Fifty Shades of Grey is a publishing success story like no other. Author E. L. James has come a long way from writing fan-fiction on specialist sites – she has hit the mass-market, big time, and even created a new genre: “mummy porn”. She has now sold more than 100m copies worldwide. This “overnight success” did not happen by chance. She very carefully grew her author platform long before she wrote her first novel, and mastered word-of-mouth marketing. So let’s have a look at exactly how she did it:
- Like all good authors, she started as a passionate reader. She LOVED the Twilight series “I just sat on my sofa and I read them and read them and read them and read them. I love them, and then I sat down and wrote a novel,” she explained to ABC News. It seems she was particularly keen to recreate the sexual tension between the main characters, teenager Bella, and her vampire boyfriend, Edward.
- She started small. She explored short-form fiction, writing stories that featured the Twilight lovebirds. This allowed her to develop her craft before tackling a full-length novel.
- She wrote whenever and wherever she could. As a busy working mum, she did most of her writing on her Blackberry during her daily commute.
- She actively encouraged feedback and took it all on board. A wonderful part of the fanfiction world is that authors usually only post a short section of text and then ask for feedback or input (e.g. on what should happen next) from the community (who are only too happy to oblige, being big fans themselves). The authors can then use this feedback to constantly improve their writing. Also, the fan community readers feel very involved in the writing process and want to see it through. They make an emotional investment in the work. It seems the feedback was that the sexy stuff worked best, so she moved into the erotica genre. Then, when her readers started to complain about the limitations of setting her stories in the Twilight world, she looked at how the stories could be adapted to a modern-day, real-world setting. She always listened and gave the readers what they wanted.

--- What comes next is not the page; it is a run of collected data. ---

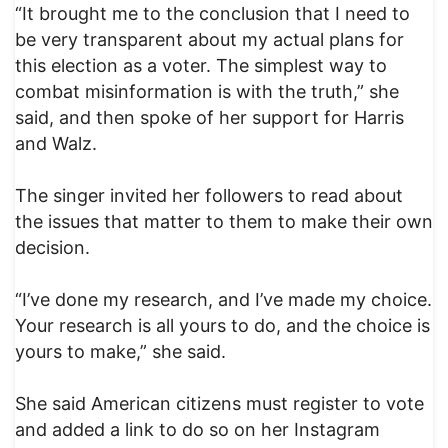
“It brought me to the conclusion that I need to
be very transparent about my actual plans for
this election as a voter. The simplest way to
combat misinformation is with the truth,” she
said, and then spoke of her support for Harris
and Walz.
The singer invited her followers to read about
the issues that matter to them to make their own
decision.
“I’ve done my research, and I’ve made my choice.
Your research is all yours to do, and the choice is
yours to make,” she said.
She said American citizens must register to vote
and added a link to do so on her Instagram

- She had her own website and started building her author platform very early. As her work became more erotic, she took it down from the fanfiction sites (where it had amassed over 35,000 views), and moved it on to her own site, taking her loyal following with her. This obviously gave her the creative freedom to write and publish whatever she wanted, but it also diverted a solid flow of traffic from the fan sites to her own. She grew her audience and engaged with her readership of thousands, whetting their appetite by giving them small sections of her writing for free, and leaving them wanting more. This created a lot of pre-release hype around her first full-length novel.
- She knew which format her readers wanted – eBooks – so she made sure her work was available digitally. This is because readers feel less self-conscious reading romance and erotica titles in public on eReaders. Surprisingly, she had interest from Hollywood film-makers before she had interest from Random House. She was open to the idea of seeing her story in a different media to build her brand.

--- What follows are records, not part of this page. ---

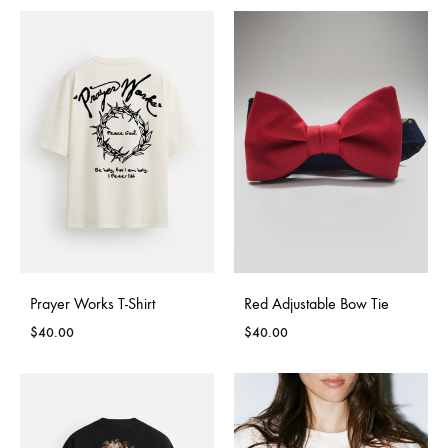
Signup to be the first to hear about exclusive deals,
special offers and upcoming collections
Prayer Works T-Shirt
Red Adjustable Bow Tie
$
40.00
$
40.00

- She used word-of-mouth to grow demand for her books. Word-of-mouth has always been the most powerful and cost-effective marketing tool in the book industry. She created the kind of content girlfriends wanted to talk about, giggle over and share. Then it wasn’t just the girlfriends; it was the women’s talk show and radio hosts, and then mainstream media. Not to mention social media! Fifty Shades of Grey currently has over a million ratings and 68,000 reviews on Goodreads, and thousands of reader reviews on Amazon – this is content people like commenting on. To get the buzz started in the first place, she utilised the book blogging community and her fans.
- She capitalised on her readership by quickly producing follow-up books. Having created a hungry audience, she knew her sequel books would be well-received.
Lots to learn from her phenomenal success with bestseller Fifty Shades of Grey, but if you take away just one thing from this blog post: building your author platform is the key to successful self-publishing.